For those who really want to get closer to the Irish experience this year, put down the green beer and pick up the white ball.
Because Ireland has its own brand of pigskin: Gaelic football.
The sport has roots in medieval times and is now the most popular game on the Emerald Isle. It looks like a blend of soccer, Australian rules football, rugby and basketball. In other words, you can use hands and feet, kicks and bounces to get the round ball down the 140-meter (153-yard) field to score.
And you don't have to go to Dublin to partake. Dallas' Fionn MacCumhaill Football Club -- part of the larger Dallas Gaelic Athletic Association -- was formed two years ago by six guys who just wanted to have a set place to play. Today, the club (pronounced in English as "Finn McCool" and named after a character in Irish mythology) has mushroomed into six teams and roughly 130 participants, including a women's team and a team for that other Irish sport, hurling.
"We just wanted to form a community around Gaelic sports and promote the culture a bit, " says co-founder Emmett Long, an Irish immigrant who has lived in the U.S. for 12 years.
While New York is the capital of Gaelic sports in North America, Long says interest in Gaelic football is taking off throughout the South and Southwest. There are now 112 football clubs in the U.S. and Canada, including teams in San Antonio, Austin, Houston, Albuquerque, New Orleans and Little Rock. And he estimates that more than half of the players in Dallas have little connection to Ireland.

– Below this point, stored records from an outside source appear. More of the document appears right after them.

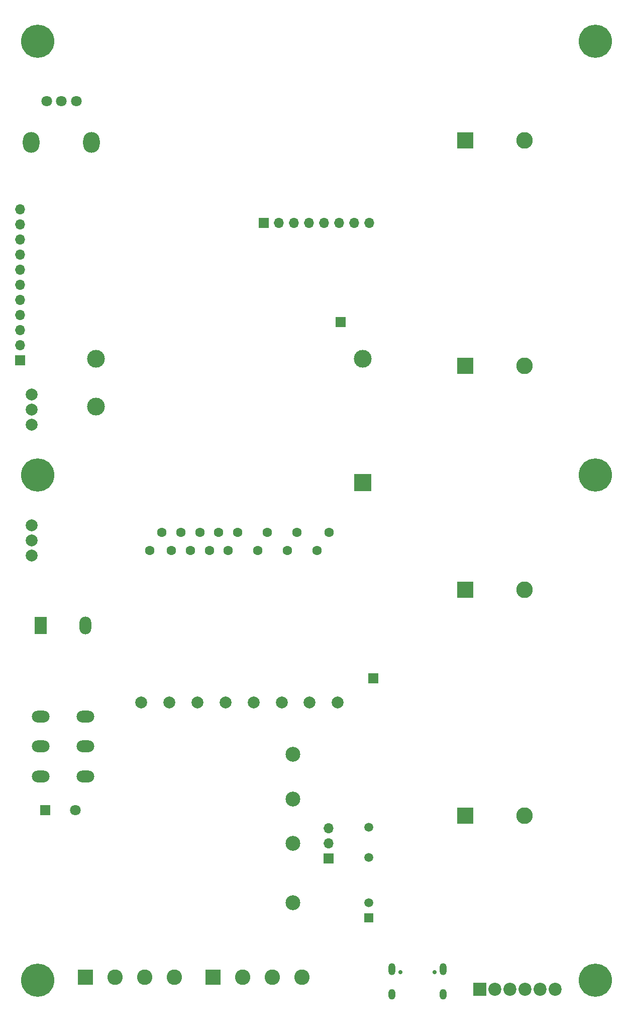
<source format=gbr>
%TF.GenerationSoftware,KiCad,Pcbnew,7.0.8*%
%TF.CreationDate,2023-12-07T15:12:16+01:00*%
%TF.ProjectId,MecProInverter,4d656350-726f-4496-9e76-65727465722e,rev?*%
%TF.SameCoordinates,Original*%
%TF.FileFunction,Soldermask,Bot*%
%TF.FilePolarity,Negative*%
%FSLAX46Y46*%
G04 Gerber Fmt 4.6, Leading zero omitted, Abs format (unit mm)*
G04 Created by KiCad (PCBNEW 7.0.8) date 2023-12-07 15:12:16*
%MOMM*%
%LPD*%
G01*
G04 APERTURE LIST*
%ADD10C,2.000000*%
%ADD11R,1.500000X1.500000*%
%ADD12C,1.500000*%
%ADD13R,1.700000X1.700000*%
%ADD14O,1.700000X1.700000*%
%ADD15C,3.600000*%
%ADD16C,5.600000*%
%ADD17O,3.000000X2.000000*%
%ADD18R,2.000000X3.000000*%
%ADD19O,2.000000X3.000000*%
%ADD20R,2.600000X2.600000*%
%ADD21C,2.600000*%
%ADD22R,2.200000X2.200000*%
%ADD23C,2.200000*%
%ADD24C,0.700025*%
%ADD25O,1.200000X2.000000*%
%ADD26O,1.200000X1.800000*%
%ADD27C,1.800000*%
%ADD28O,2.800000X3.500000*%
%ADD29R,3.000000X3.000000*%
%ADD30C,3.000000*%
%ADD31R,1.800000X1.800000*%
%ADD32R,2.794000X2.794000*%
%ADD33C,2.794000*%
%ADD34C,1.600000*%
%ADD35C,2.500000*%
G04 APERTURE END LIST*
D10*
%TO.C,Fan1*%
X98000000Y-122540005D03*
X98000000Y-120000000D03*
X98000000Y-117459995D03*
%TD*%
D11*
%TO.C,U12*%
X154750000Y-205500000D03*
D12*
X154750000Y-202960000D03*
X154750000Y-195340000D03*
X154750000Y-190260000D03*
%TD*%
D13*
%TO.C,J7*%
X96000000Y-111700000D03*
D14*
X96000000Y-109160000D03*
X96000000Y-106620000D03*
X96000000Y-104080000D03*
X96000000Y-101540000D03*
X96000000Y-99000000D03*
X96000000Y-96460000D03*
X96000000Y-93920000D03*
X96000000Y-91380000D03*
X96000000Y-88840000D03*
X96000000Y-86300000D03*
%TD*%
D15*
%TO.C,H1*%
X99000000Y-216000000D03*
D16*
X99000000Y-216000000D03*
%TD*%
D17*
%TO.C,K2*%
X107000000Y-176650000D03*
X99500000Y-176650000D03*
X107000000Y-171610000D03*
X99500000Y-171610000D03*
X107000000Y-181690000D03*
X99500000Y-181690000D03*
D18*
X99500000Y-156350000D03*
D19*
X107000000Y-156350000D03*
%TD*%
D10*
%TO.C,Fan2*%
X98000000Y-144540005D03*
X98000000Y-142000000D03*
X98000000Y-139459995D03*
%TD*%
D20*
%TO.C,J4*%
X128500000Y-215500000D03*
D21*
X133500000Y-215500000D03*
X138500000Y-215500000D03*
X143500000Y-215500000D03*
%TD*%
D15*
%TO.C,H6*%
X193000000Y-58000000D03*
D16*
X193000000Y-58000000D03*
%TD*%
D22*
%TO.C,J3*%
X173460000Y-217500000D03*
D23*
X176000000Y-217500000D03*
X178540000Y-217500000D03*
X181080000Y-217500000D03*
X183620000Y-217500000D03*
X186160000Y-217500000D03*
%TD*%
D15*
%TO.C,H5*%
X99000000Y-58000000D03*
D16*
X99000000Y-58000000D03*
%TD*%
D24*
%TO.C,U3*%
X160110109Y-214695072D03*
X165890145Y-214695072D03*
D25*
X158675006Y-214174879D03*
D26*
X158675006Y-218375032D03*
D25*
X167324994Y-214174879D03*
D26*
X167324994Y-218375032D03*
%TD*%
D15*
%TO.C,H4*%
X99000000Y-131000000D03*
D16*
X99000000Y-131000000D03*
%TD*%
D13*
%TO.C,J8*%
X155500000Y-165250000D03*
%TD*%
D15*
%TO.C,H2*%
X193000000Y-131000000D03*
D16*
X193000000Y-131000000D03*
%TD*%
D13*
%TO.C,J5*%
X137110000Y-88600000D03*
D14*
X139650000Y-88600000D03*
X142190000Y-88600000D03*
X144730000Y-88600000D03*
X147270000Y-88600000D03*
X149810000Y-88600000D03*
X152350000Y-88600000D03*
X154890000Y-88600000D03*
%TD*%
D13*
%TO.C,J9*%
X150000000Y-105250000D03*
%TD*%
D15*
%TO.C,H3*%
X193000000Y-216000000D03*
D16*
X193000000Y-216000000D03*
%TD*%
D27*
%TO.C,U21*%
X105500127Y-68064478D03*
X103000000Y-68064478D03*
X100500127Y-68064478D03*
D28*
X108080010Y-75064478D03*
X97919990Y-75064478D03*
%TD*%
D20*
%TO.C,J10*%
X107000000Y-215500000D03*
D21*
X112000000Y-215500000D03*
X117000000Y-215500000D03*
X122000000Y-215500000D03*
%TD*%
D13*
%TO.C,J6*%
X148000000Y-195525000D03*
D14*
X148000000Y-192985000D03*
X148000000Y-190445000D03*
%TD*%
D29*
%TO.C,PS1*%
X153800000Y-132282500D03*
D30*
X153800000Y-111482500D03*
X108800000Y-111482500D03*
X108800000Y-119482500D03*
%TD*%
D31*
%TO.C,R1*%
X100250000Y-187375000D03*
D27*
X105330000Y-187375000D03*
%TD*%
D32*
%TO.C,C2*%
X171000000Y-112666750D03*
D33*
X181000000Y-112666750D03*
%TD*%
D32*
%TO.C,C1*%
X171000000Y-74666750D03*
D33*
X181000000Y-74666750D03*
%TD*%
D32*
%TO.C,C4*%
X171000000Y-188333500D03*
D33*
X181000000Y-188333500D03*
%TD*%
D32*
%TO.C,C3*%
X171000000Y-150333500D03*
D33*
X181000000Y-150333500D03*
%TD*%
D34*
%TO.C,U13*%
X148100203Y-140700025D03*
X146099949Y-143700025D03*
X142700152Y-140700025D03*
X141099949Y-143700025D03*
X137699898Y-140700025D03*
X136099949Y-143700025D03*
X132699898Y-140700025D03*
X131099949Y-143700025D03*
X129500000Y-140700025D03*
X127900051Y-143700025D03*
X126300102Y-140700025D03*
X124699898Y-143700025D03*
X123099949Y-140700025D03*
X121500000Y-143700025D03*
X119900051Y-140700025D03*
X117900051Y-143700025D03*
D10*
X116444882Y-169299975D03*
X121175133Y-169299975D03*
X125905131Y-169299975D03*
X130635128Y-169299975D03*
X135365126Y-169299975D03*
X140095123Y-169299975D03*
X144825121Y-169299975D03*
X149555118Y-169299975D03*
%TD*%
D35*
%TO.C,U4*%
X142000000Y-178000000D03*
X142000000Y-185500000D03*
X142000000Y-193000000D03*
X142000000Y-203000000D03*
%TD*%
M02*

</source>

"The game appeals to Americans," he says. "It's high-scoring, you use hands and feet, and it combines speed, physicality and coordination. And it's not a complicated game."
No doubt also appealing to some is that, while there can be body contact when the ball is knocked out of a player's hand, there's none of the full-on tackling of rugby, gridiron or Aussie rules.
For Long, though, Gaelic football's allure is simple. "It's just a fun, fit game," he says.